== Exercise directions ==
Only text lines belong in the answer: the lines from the first one in the records through the line with "тренутку. У другом сету Сабаленка је поново", copied exactly.

(Stored data entries)
* * * *

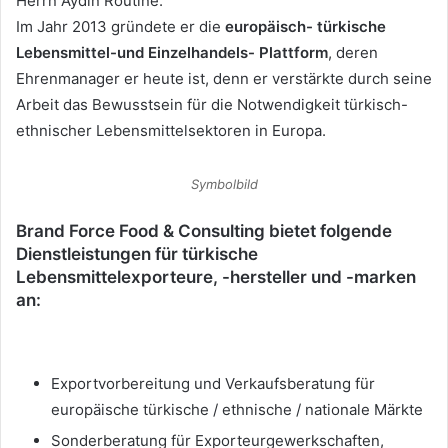
Herrn Aydin Routine.
Im Jahr 2013 gründete er die
europäisch- türkische
Lebensmittel-und Einzelhandels- Plattform
, deren
Ehrenmanager er heute ist, denn er verstärkte durch seine
Arbeit das Bewusstsein für die Notwendigkeit türkisch-
ethnischer Lebensmittelsektoren in Europa.
Symbolbild
Brand Force Food & Consulting bietet folgende
Dienstleistungen für türkische
Lebensmittelexporteure, -hersteller und -marken
an:
Exportvorbereitung und Verkaufsberatung für
europäische türkische / ethnische / nationale Märkte
Sonderberatung für Exporteurgewerkschaften,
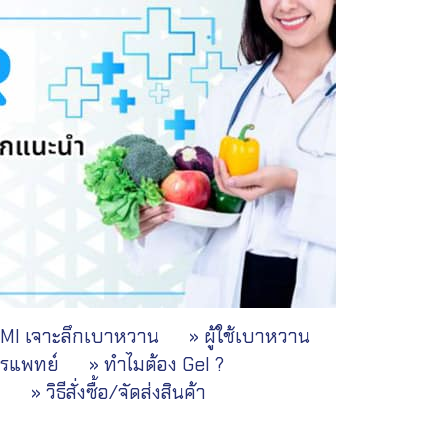
UMI เจาะลึกเบาหวาน
» ผู้ใช้เบาหวาน
ารแพทย์
» ทำไมต้อง Gel ?
ม
» วิธีสั่งซื้อ/จัดส่งสินค้า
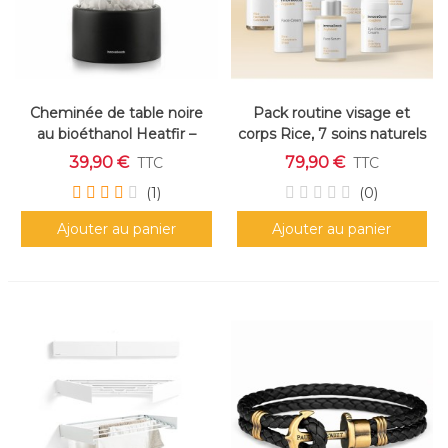
Cheminée de table noire
Pack routine visage et
au bioéthanol Heatfir –
corps Rice, 7 soins naturels
InnovaGoods
– InnovaGoods
39,90 €
79,90 €
TTC
TTC
(1)
(0)
Ajouter au panier
Ajouter au panier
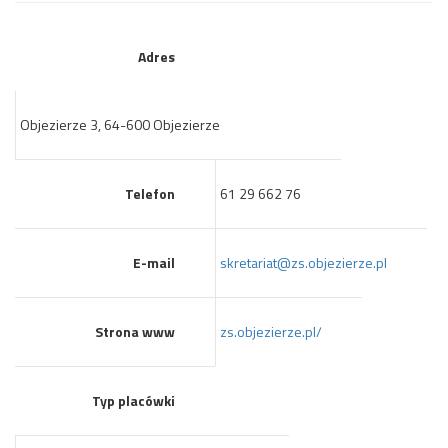
Adres
Objezierze 3, 64-600 Objezierze
Telefon
61 29 662 76
E-mail
skretariat@zs.objezierze.pl
Strona www
zs.objezierze.pl/
Typ placówki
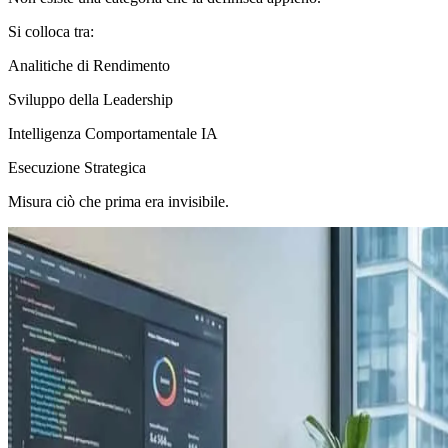
Si colloca tra:
Analitiche di Rendimento
Sviluppo della Leadership
Intelligenza Comportamentale IA
Esecuzione Strategica
Misura ciò che prima era invisibile.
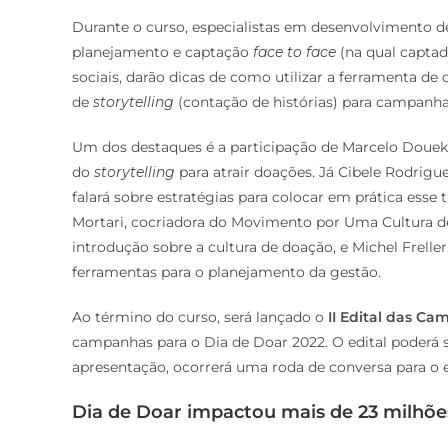
Durante o curso, especialistas em desenvolvimento de
planejamento e captação
face to face
(na qual captad
sociais, darão dicas de como utilizar a ferramenta d
de
storytelling
(contação de histórias) para campanha
Um dos destaques é a participação de Marcelo Douek,
do
storytelling
para atrair doações. Já Cibele Rodrigu
falará sobre estratégias para colocar em prática esse 
Mortari, cocriadora do Movimento por Uma Cultura d
introdução sobre a cultura de doação, e Michel Freller
ferramentas para o planejamento da gestão.
Ao término do curso, será lançado o
II Edital das C
campanhas para o Dia de Doar 2022. O edital poderá se
apresentação, ocorrerá uma roda de conversa para o 
Dia de Doar impactou mais de 23 milhõe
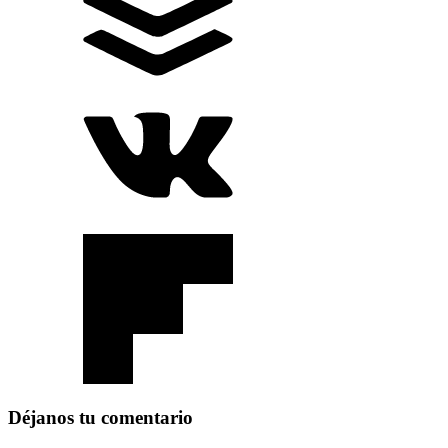
Déjanos tu comentario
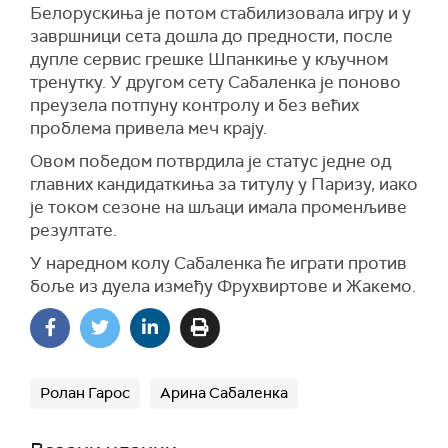
Белорускиња је потом стабилизовала игру и у
завршници сета дошла до предности, после
дупле сервис грешке Шпанкиње у кључном
тренутку. У другом сету Сабаленка је поново
преузела потпуну контролу и без већих
проблема привела меч крају.
Овом победом потврдила је статус једне од
главних кандидаткиња за титулу у Паризу, иако
је током сезоне на шљаци имала променљиве
резултате.
У наредном колу Сабаленка ће играти против
боље из дуела између Фрухвиртове и Жакемо.
Ролан Гарос
Арина Сабаленка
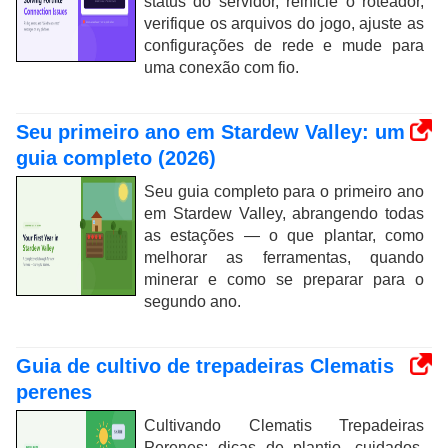
status do servidor, reinicie o roteador,
verifique os arquivos do jogo, ajuste as
configurações de rede e mude para
uma conexão com fio.
Seu primeiro ano em Stardew Valley: um
guia completo (2026)
Seu guia completo para o primeiro ano
em Stardew Valley, abrangendo todas
as estações — o que plantar, como
melhorar as ferramentas, quando
minerar e como se preparar para o
segundo ano.
Guia de cultivo de trepadeiras Clematis
perenes
Cultivando Clematis Trepadeiras
Perenes: dicas de plantio, cuidados,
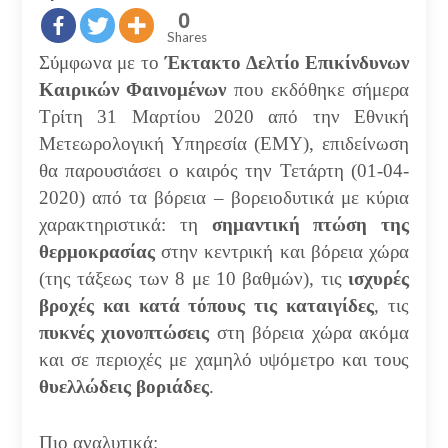
0
Shares
Σύμφωνα με το
Έκτακτο Δελτίο Επικίνδυνων
Καιρικών Φαινομένων
που εκδόθηκε σήμερα
Τρίτη 31 Μαρτίου 2020 από την Εθνική
Μετεωρολογική Υπηρεσία (ΕΜΥ), επιδείνωση
θα παρουσιάσει ο καιρός την Τετάρτη (01-04-
2020) από τα βόρεια – βορειοδυτικά με κύρια
χαρακτηριστικά: τη
σημαντική πτώση της
θερμοκρασίας
στην κεντρική και βόρεια χώρα
(της τάξεως των 8 με 10 βαθμών), τις
ισχυρές
βροχές και κατά τόπους τις καταιγίδες
, τις
πυκνές χιονοπτώσεις
στη βόρεια χώρα ακόμα
και σε περιοχές με χαμηλό υψόμετρο και τους
θυελλώδεις βοριάδες
.
Πιο αναλυτικά:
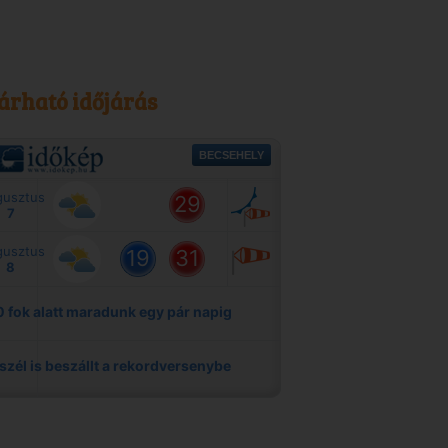
árható időjárás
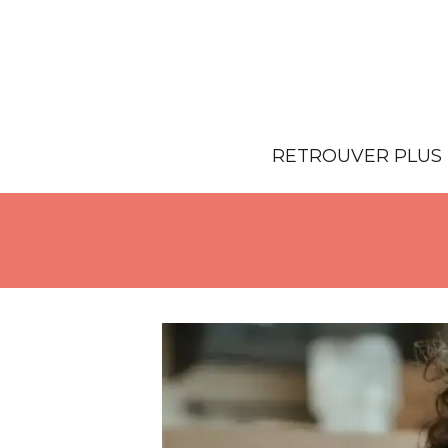
RETROUVER PLUS 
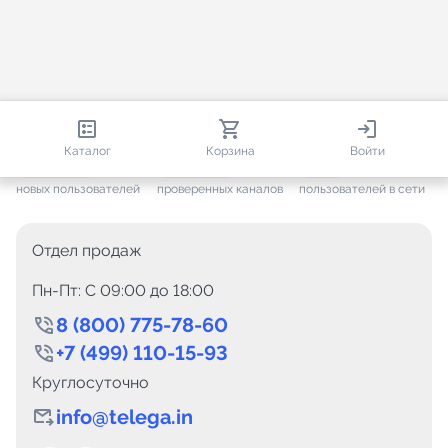
813 191
35 734
2 779
Каталог
Корзина
Войти
+ 7 689
за месяц
+ 1 457
за месяц
ONLINE
новых пользователей
проверенных каналов
пользователей в сети
Отдел продаж
Пн-Пт: C 09:00 до 18:00
8 (800) 775-78-60
+7 (499) 110-15-93
Круглосуточно
info@telega.in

* * * *

== The answer ==
Herrn Aydin Routine.
Im Jahr 2013 gründete er die
europäisch- türkische
Lebensmittel-und Einzelhandels- Plattform
, deren
Ehrenmanager er heute ist, denn er verstärkte durch seine
Arbeit das Bewusstsein für die Notwendigkeit türkisch-
ethnischer Lebensmittelsektoren in Europa.
Symbolbild
Brand Force Food & Consulting bietet folgende
Dienstleistungen für türkische
Lebensmittelexporteure, -hersteller und -marken
an:
Exportvorbereitung und Verkaufsberatung für
europäische türkische / ethnische / nationale Märkte
Sonderberatung für Exporteurgewerkschaften,
UMI เจาะลึกเบาหวาน
» ผู้ใช้เบาหวาน
ารแพทย์
» ทำไมต้อง Gel ?
ม
» วิธีสั่งซื้อ/จัดส่งสินค้า
Cheminée de table noire
Pack routine visage et
au bioéthanol Heatfir –
corps Rice, 7 soins naturels
InnovaGoods
– InnovaGoods
39,90 €
79,90 €
TTC
TTC
(1)
(0)
Ajouter au panier
Ajouter au panier
Adres
Objezierze 3, 64-600 Objezierze
Telefon
61 29 662 76
E-mail
skretariat@zs.objezierze.pl
Strona www
zs.objezierze.pl/
Typ placówki
Si colloca tra:
Analitiche di Rendimento
Sviluppo della Leadership
Intelligenza Comportamentale IA
Esecuzione Strategica
Misura ciò che prima era invisibile.
Durante o curso, especialistas em desenvolvimento de
planejamento e captação
face to face
(na qual captad
sociais, darão dicas de como utilizar a ferramenta d
de
storytelling
(contação de histórias) para campanha
Um dos destaques é a participação de Marcelo Douek,
do
storytelling
para atrair doações. Já Cibele Rodrigu
falará sobre estratégias para colocar em prática esse 
Mortari, cocriadora do Movimento por Uma Cultura d
introdução sobre a cultura de doação, e Michel Freller
ferramentas para o planejamento da gestão.
Ao término do curso, será lançado o
II Edital das C
campanhas para o Dia de Doar 2022. O edital poderá se
apresentação, ocorrerá uma roda de conversa para o 
Dia de Doar impactou mais de 23 milhõe
Déjanos tu comentario
Белорускиња је потом стабилизовала игру и у
завршници сета дошла до предности, после
дупле сервис грешке Шпанкиње у кључном
тренутку. У другом сету Сабаленка је поново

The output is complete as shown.